══ Data extract
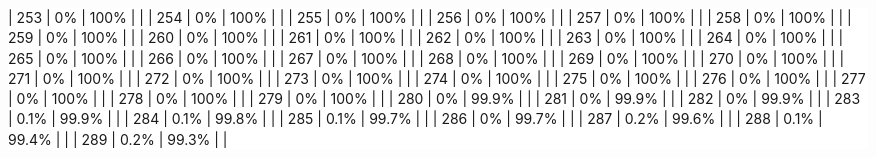 | 253 | 0% | 100% |  |
| 254 | 0% | 100% |  |
| 255 | 0% | 100% |  |
| 256 | 0% | 100% |  |
| 257 | 0% | 100% |  |
| 258 | 0% | 100% |  |
| 259 | 0% | 100% |  |
| 260 | 0% | 100% |  |
| 261 | 0% | 100% |  |
| 262 | 0% | 100% |  |
| 263 | 0% | 100% |  |
| 264 | 0% | 100% |  |
| 265 | 0% | 100% |  |
| 266 | 0% | 100% |  |
| 267 | 0% | 100% |  |
| 268 | 0% | 100% |  |
| 269 | 0% | 100% |  |
| 270 | 0% | 100% |  |
| 271 | 0% | 100% |  |
| 272 | 0% | 100% |  |
| 273 | 0% | 100% |  |
| 274 | 0% | 100% |  |
| 275 | 0% | 100% |  |
| 276 | 0% | 100% |  |
| 277 | 0% | 100% |  |
| 278 | 0% | 100% |  |
| 279 | 0% | 100% |  |
| 280 | 0% | 99.9% |  |
| 281 | 0% | 99.9% |  |
| 282 | 0% | 99.9% |  |
| 283 | 0.1% | 99.9% |  |
| 284 | 0.1% | 99.8% |  |
| 285 | 0.1% | 99.7% |  |
| 286 | 0% | 99.7% |  |
| 287 | 0.2% | 99.6% |  |
| 288 | 0.1% | 99.4% |  |
| 289 | 0.2% | 99.3% |  |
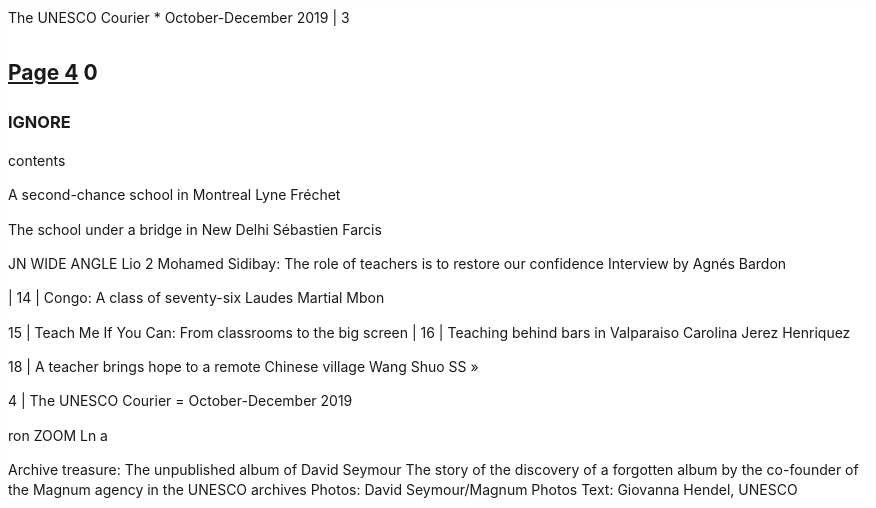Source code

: The UNESCO Courier * October-December 2019 | 3

## [Page 4](370977eng.pdf#page=4) 0

### IGNORE

contents 
  
A second-chance school 
in Montreal 
Lyne Fréchet 
  
The school under a bridge 
in New Delhi 
Sébastien Farcis 
  
JN WIDE ANGLE 
Lio 
2 Mohamed Sidibay: 
The role of teachers is to restore 
our confidence 
Interview by Agnés Bardon 
 
| 14 | Congo: A class of seventy-six 
Laudes Martial Mbon 
 
15 | Teach Me If You Can: 
From classrooms to the big screen 
| 16 | Teaching behind bars in Valparaiso 
Carolina Jerez Henriquez 
 
18 | A teacher brings hope 
to a remote Chinese village 
Wang Shuo 
  SS 
» 
  
    
  
4 | The UNESCO Courier = October-December 2019 
  
 
  
  
  
  
 
 
 
ron 
ZOOM Ln a 
  
 
Archive treasure: The unpublished 
album of David Seymour 
The story of the discovery of 
a forgotten album by the co-founder 
of the Magnum agency 
in the UNESCO archives 
Photos: David Seymour/Magnum Photos 
Text: Giovanna Hendel, UNESCO
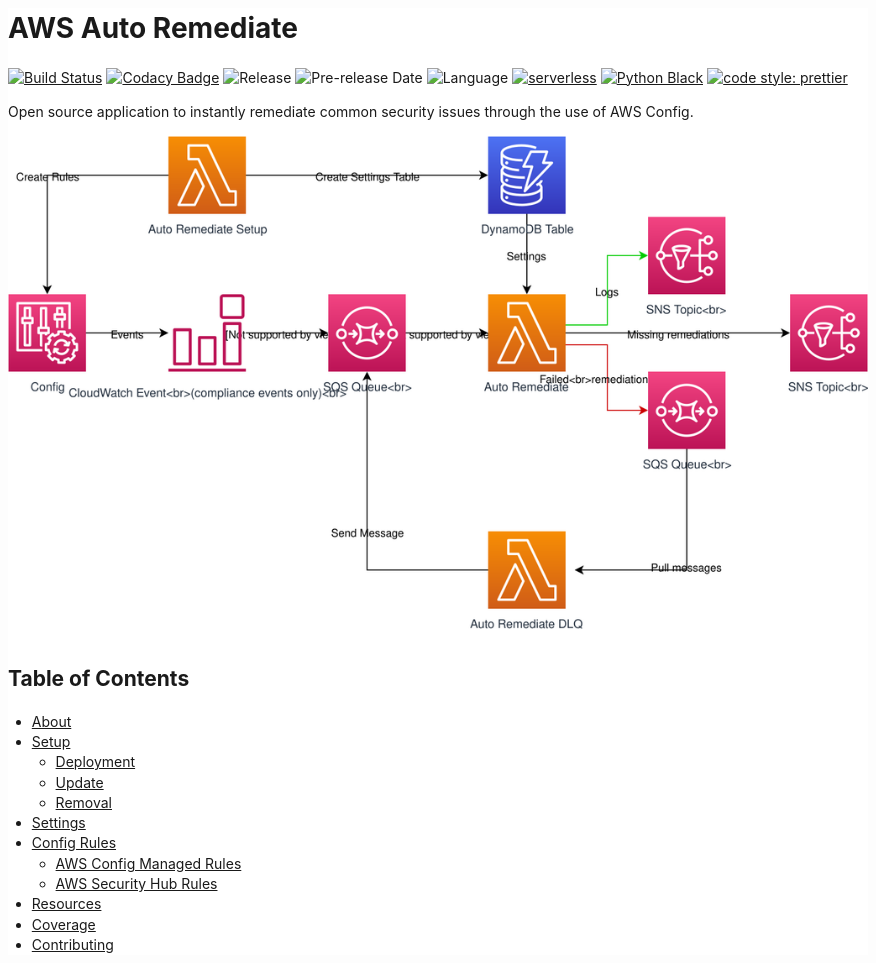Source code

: # AWS Auto Remediate

[![Build Status](https://travis-ci.org/servian/aws-auto-remediate.svg?branch=master)](https://travis-ci.org/servian/aws-auto-remediate) [![Codacy Badge](https://api.codacy.com/project/badge/Grade/5bce55175d32494c89f0648b27719f43)](https://www.codacy.com/app/servian/aws-auto-remediate?utm_source=github.com&utm_medium=referral&utm_content=servian/aws-auto-remediate&utm_campaign=Badge_Grade) ![Release](https://img.shields.io/github/release/servian/aws-auto-remediate.svg) ![Pre-release Date](https://img.shields.io/github/release-date-pre/servian/aws-auto-remediate.svg) ![Language](https://img.shields.io/github/languages/top/servian/aws-auto-remediate.svg) [![serverless](http://public.serverless.com/badges/v3.svg)](http://www.serverless.com) [![Python Black](https://img.shields.io/badge/code%20style-black-000000.svg?label=Python%20code%20style)](https://github.com/python/black) [![code style: prettier](https://img.shields.io/badge/code_style-prettier-ff69b4.svg?label=Markdown%2FYAML%20code%20style)](https://github.com/prettier/prettier)

Open source application to instantly remediate common security issues through the use of AWS Config.

![auto-remediate](images/auto-remediate.svg)

## Table of Contents

- [About](#about)
- [Setup](#setup)
  - [Deployment](#deployment)
  - [Update](#update)
  - [Removal](#removal)
- [Settings](#settings)
- [Config Rules](#config-rules)
  - [AWS Config Managed Rules](#aws-config-managed-rules)
  - [AWS Security Hub Rules](#aws-security-hub-rules)
- [Resources](#resources)
- [Coverage](#coverage)
- [Contributing](CONTRIBUTING.md)
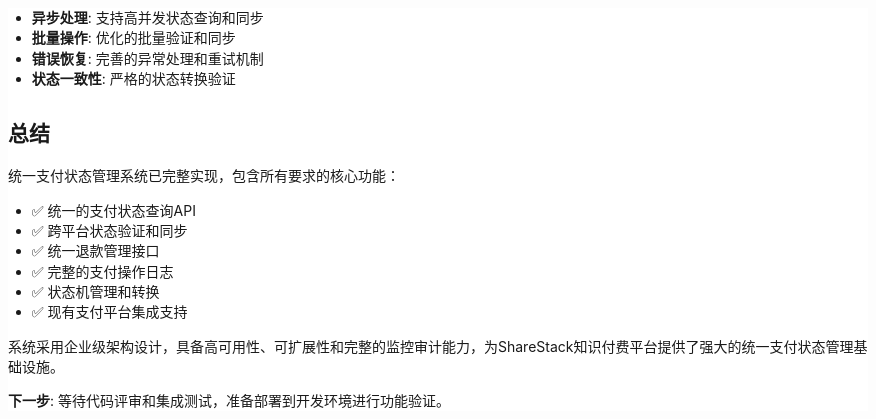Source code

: - **异步处理**: 支持高并发状态查询和同步
- **批量操作**: 优化的批量验证和同步
- **错误恢复**: 完善的异常处理和重试机制
- **状态一致性**: 严格的状态转换验证

## 总结

统一支付状态管理系统已完整实现，包含所有要求的核心功能：

- ✅ 统一的支付状态查询API
- ✅ 跨平台状态验证和同步
- ✅ 统一退款管理接口
- ✅ 完整的支付操作日志
- ✅ 状态机管理和转换
- ✅ 现有支付平台集成支持

系统采用企业级架构设计，具备高可用性、可扩展性和完整的监控审计能力，为ShareStack知识付费平台提供了强大的统一支付状态管理基础设施。

**下一步**: 等待代码评审和集成测试，准备部署到开发环境进行功能验证。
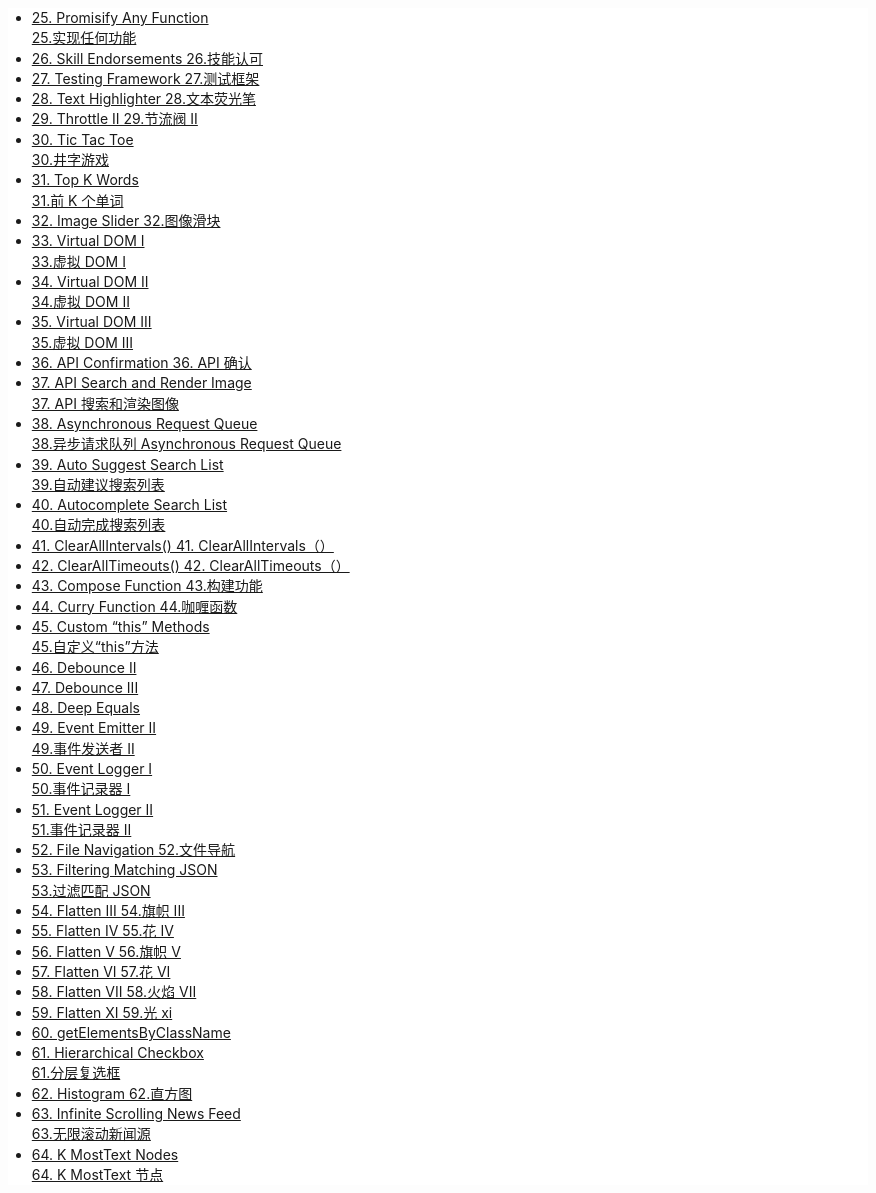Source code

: - [25\. Promisify Any Function  
	25.实现任何功能](https://frontendlead.com/coding-questions/promisify-any-function)
- [26\. Skill Endorsements 26.技能认可](https://frontendlead.com/coding-questions/aggregate-skill-endorsements-javascript-guide)
- [27\. Testing Framework 27.测试框架](https://frontendlead.com/coding-questions/testing-framework)
- [28\. Text Highlighter 28.文本荧光笔](https://frontendlead.com/coding-questions/text-highlighter)
- [29\. Throttle II 29.节流阀 II](https://frontendlead.com/coding-questions/throttle-ii)
- [30\. Tic Tac Toe  
	30.井字游戏](https://frontendlead.com/coding-questions/tic-tac-toe)
- [31\. Top K Words  
	31.前 K 个单词](https://frontendlead.com/coding-questions/top-k-words)
- [32\. Image Slider 32.图像滑块](https://frontendlead.com/coding-questions/image-slider)
- [33\. Virtual DOM I  
	33.虚拟 DOM I](https://frontendlead.com/coding-questions/virtual-dom-i)
- [34\. Virtual DOM II  
	34.虚拟 DOM II](https://frontendlead.com/coding-questions/virtual-dom-ii)
- [35\. Virtual DOM III  
	35.虚拟 DOM III](https://frontendlead.com/coding-questions/virtual-dom-iii)
- [36\. API Confirmation 36\. API 确认](https://frontendlead.com/coding-questions/api-confirmation)
- [37\. API Search and Render Image  
	37\. API 搜索和渲染图像](https://frontendlead.com/coding-questions/api-search-and-render-image)
- [38\. Asynchronous Request Queue  
	38.异步请求队列 Asynchronous Request Queue](https://frontendlead.com/coding-questions/asynchronous-request-queue)
- [39\. Auto Suggest Search List  
	39.自动建议搜索列表](https://frontendlead.com/coding-questions/auto-complete-search)
- [40\. Autocomplete Search List  
	40.自动完成搜索列表](https://frontendlead.com/coding-questions/autocomplete-search-list)
- [41\. ClearAllIntervals() 41\. ClearAllIntervals（）](https://frontendlead.com/coding-questions/clearallintervals)
- [42\. ClearAllTimeouts() 42\. ClearAllTimeouts（）](https://frontendlead.com/coding-questions/clearalltimeouts)
- [43\. Compose Function 43.构建功能](https://frontendlead.com/coding-questions/compose-function)
- [44\. Curry Function 44.咖喱函数](https://frontendlead.com/coding-questions/curry-function)
- [45\. Custom “this” Methods  
	45.自定义“this”方法](https://frontendlead.com/coding-questions/this-methods)
- [46\. Debounce II](https://frontendlead.com/coding-questions/debounce-ii)
- [47\. Debounce III](https://frontendlead.com/coding-questions/debounce-iii)
- [48\. Deep Equals](https://frontendlead.com/coding-questions/deep-equals-comparison)
- [49\. Event Emitter II  
	49.事件发送者 II](https://frontendlead.com/coding-questions/advanced-event-emitter-implementation-javascript)
- [50\. Event Logger I  
	50.事件记录器 I](https://frontendlead.com/coding-questions/event-logger-i)
- [51\. Event Logger II  
	51.事件记录器 II](https://frontendlead.com/coding-questions/event-logger-ii)
- [52\. File Navigation 52.文件导航](https://frontendlead.com/coding-questions/file-navigation-react)
- [53\. Filtering Matching JSON  
	53.过滤匹配 JSON](https://frontendlead.com/coding-questions/filtering-matching-json)
- [54\. Flatten III 54.旗帜 III](https://frontendlead.com/coding-questions/flatten-nested-objects-with-prefixes-javascript)
- [55\. Flatten IV 55.花 IV](https://frontendlead.com/coding-questions/flatten-nested-objects)
- [56\. Flatten V 56.旗帜 V](https://frontendlead.com/coding-questions/flatten-nested-objects-2)
- [57\. Flatten VI 57.花 VI](https://frontendlead.com/coding-questions/flatten-vi)
- [58\. Flatten VII 58.火焰 VII](https://frontendlead.com/coding-questions/flatten-vii)
- [59\. Flatten XI 59.光 xi](https://frontendlead.com/coding-questions/flatten-xi)
- [60\. getElementsByClassName](https://frontendlead.com/coding-questions/getelementsbyclassname)
- [61\. Hierarchical Checkbox  
	61.分层复选框](https://frontendlead.com/coding-questions/hierarchical-checkbox)
- [62\. Histogram 62.直方图](https://frontendlead.com/coding-questions/histogram)
- [63\. Infinite Scrolling News Feed  
	63.无限滚动新闻源](https://frontendlead.com/coding-questions/build-infinite-scrolling-newsfeed)
- [64\. K MostText Nodes  
	64\. K MostText 节点](https://frontendlead.com/coding-questions/k-most-text-nodes)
════
■ Task statement ■
Set down word for word the lines above from the one with "- ✅ 统一的支付状态查询API" up to and including the one with "- [41\. ClearAllIntervals()". Omit every picture.

■ Task solution ■
- ✅ 统一的支付状态查询API
- ✅ 跨平台状态验证和同步
- ✅ 统一退款管理接口
- ✅ 完整的支付操作日志
- ✅ 状态机管理和转换
- ✅ 现有支付平台集成支持

系统采用企业级架构设计，具备高可用性、可扩展性和完整的监控审计能力，为ShareStack知识付费平台提供了强大的统一支付状态管理基础设施。

**下一步**: 等待代码评审和集成测试，准备部署到开发环境进行功能验证。
Source code

: - [25\. Promisify Any Function  
	25.实现任何功能](https://frontendlead.com/coding-questions/promisify-any-function)
- [26\. Skill Endorsements 26.技能认可](https://frontendlead.com/coding-questions/aggregate-skill-endorsements-javascript-guide)
- [27\. Testing Framework 27.测试框架](https://frontendlead.com/coding-questions/testing-framework)
- [28\. Text Highlighter 28.文本荧光笔](https://frontendlead.com/coding-questions/text-highlighter)
- [29\. Throttle II 29.节流阀 II](https://frontendlead.com/coding-questions/throttle-ii)
- [30\. Tic Tac Toe  
	30.井字游戏](https://frontendlead.com/coding-questions/tic-tac-toe)
- [31\. Top K Words  
	31.前 K 个单词](https://frontendlead.com/coding-questions/top-k-words)
- [32\. Image Slider 32.图像滑块](https://frontendlead.com/coding-questions/image-slider)
- [33\. Virtual DOM I  
	33.虚拟 DOM I](https://frontendlead.com/coding-questions/virtual-dom-i)
- [34\. Virtual DOM II  
	34.虚拟 DOM II](https://frontendlead.com/coding-questions/virtual-dom-ii)
- [35\. Virtual DOM III  
	35.虚拟 DOM III](https://frontendlead.com/coding-questions/virtual-dom-iii)
- [36\. API Confirmation 36\. API 确认](https://frontendlead.com/coding-questions/api-confirmation)
- [37\. API Search and Render Image  
	37\. API 搜索和渲染图像](https://frontendlead.com/coding-questions/api-search-and-render-image)
- [38\. Asynchronous Request Queue  
	38.异步请求队列 Asynchronous Request Queue](https://frontendlead.com/coding-questions/asynchronous-request-queue)
- [39\. Auto Suggest Search List  
	39.自动建议搜索列表](https://frontendlead.com/coding-questions/auto-complete-search)
- [40\. Autocomplete Search List  
	40.自动完成搜索列表](https://frontendlead.com/coding-questions/autocomplete-search-list)
- [41\. ClearAllIntervals() 41\. ClearAllIntervals（）](https://frontendlead.com/coding-questions/clearallintervals)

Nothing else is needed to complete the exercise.